A Large-Scale Empirical Study of Geotagging Behavior on Twitter
This work addresses the problem of validating geotagging assumptions for researchers using social media data, but it is incremental as it builds on prior studies without introducing new methods.
The study analyzed over 40 billion tweets from 20 million users to challenge assumptions about geotagging behavior on Twitter, finding that geotagging rates vary by language group (e.g., less than 3% for Korean vs. over 40% for Indonesian users), location reporting in profiles correlates with geotagging, and homophily influences preferences.
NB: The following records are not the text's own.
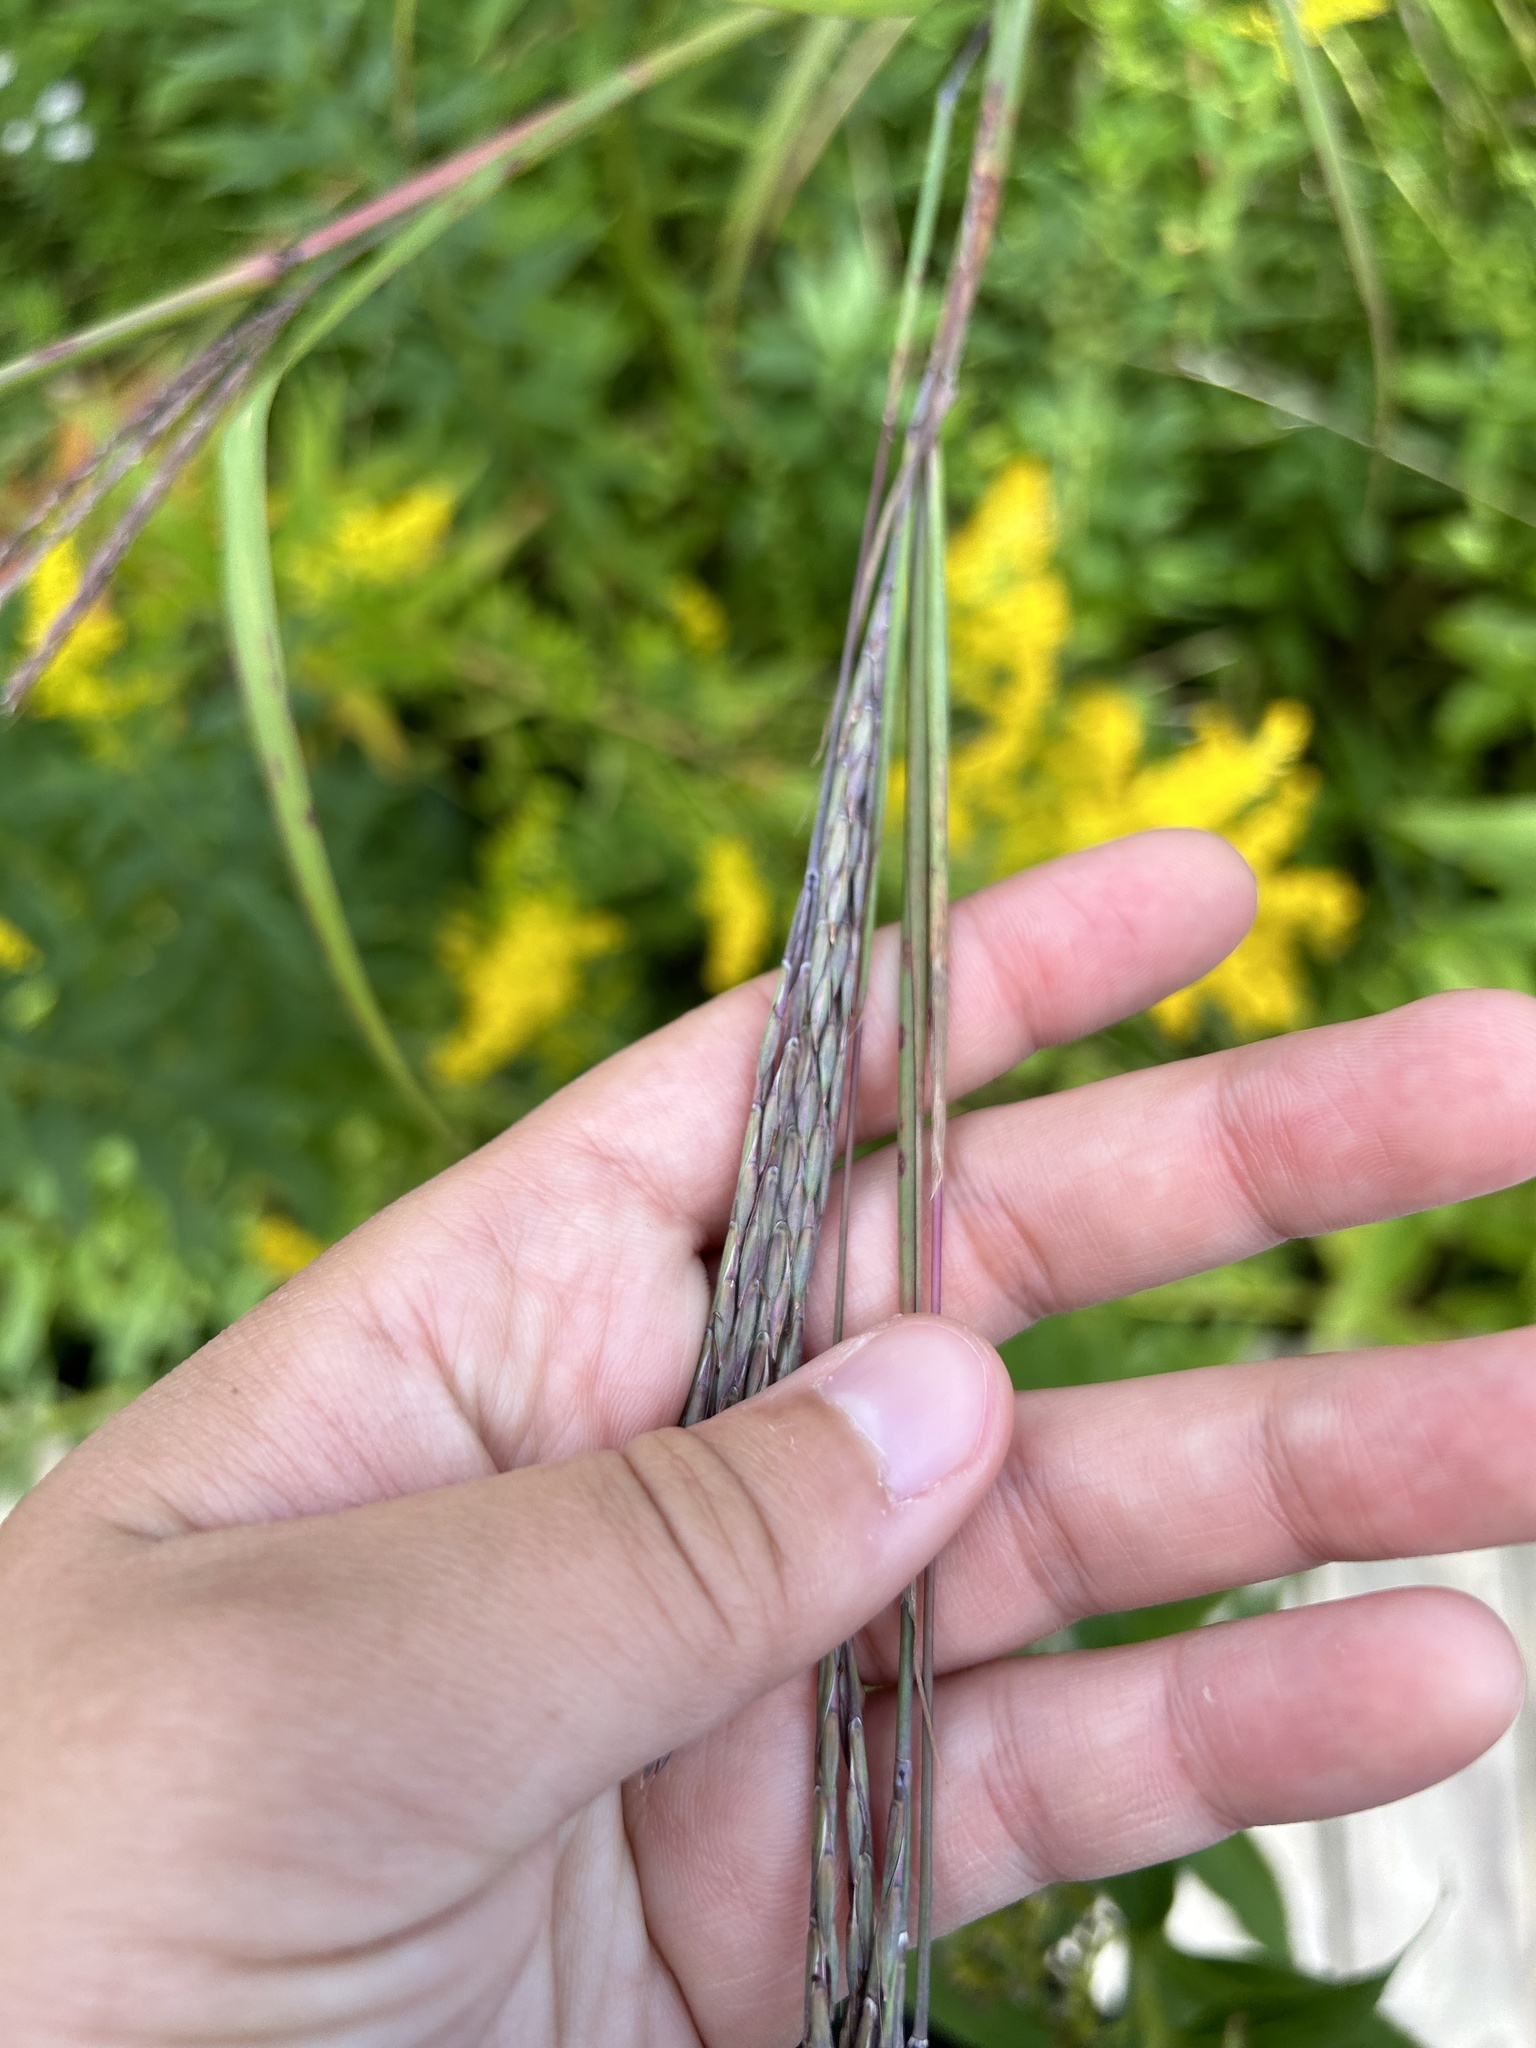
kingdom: Plantae
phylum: Tracheophyta
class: Liliopsida
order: Poales
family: Poaceae
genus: Andropogon
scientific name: Andropogon gerardi
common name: Big bluestem
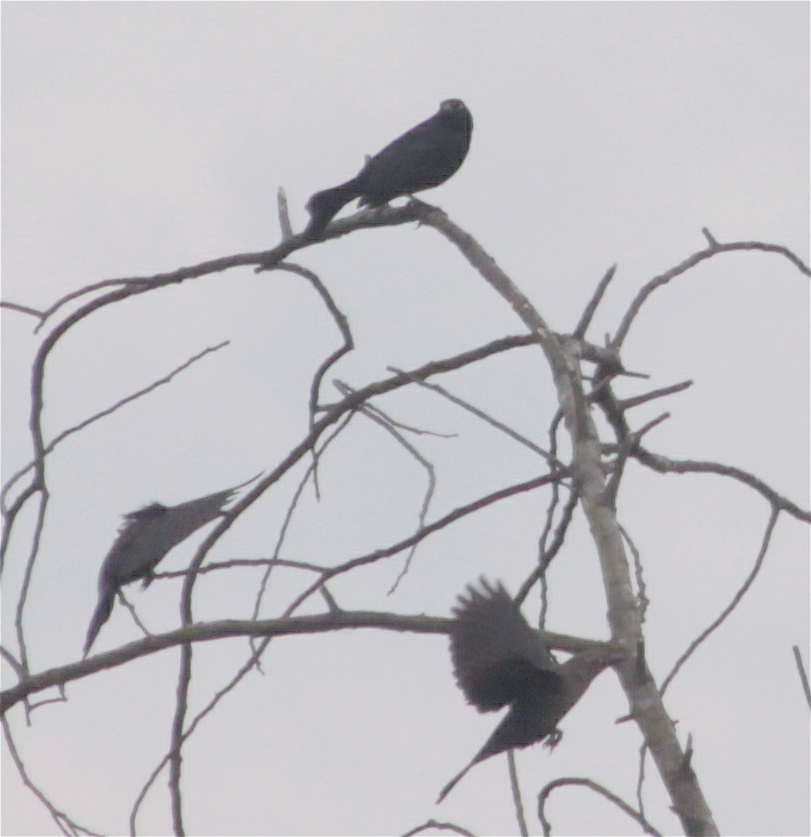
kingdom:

Geotagging on social media has become an important proxy for understanding people's mobility and social events. Research that uses geotags to infer public opinions relies on several key assumptions about the behavior of geotagged and non-geotagged users. However, these assumptions have not been fully validated. Lack of understanding the geotagging behavior prohibits people further utilizing it. In this paper, we present an empirical study of geotagging behavior on Twitter based on more than 40 billion tweets collected from 20 million users. There are three main findings that may challenge these common assumptions. Firstly, different groups of users have different geotagging preferences. For example, less than 3% of users speaking in Korean are geotagged, while more than 40% of users speaking in Indonesian use geotags. Secondly, users who report their locations in profiles are more likely to use geotags, which may affects the generability of those location prediction systems on non-geotagged users. Thirdly, strong homophily effect exists in users' geotagging behavior, that users tend to connect to friends with similar geotagging preferences.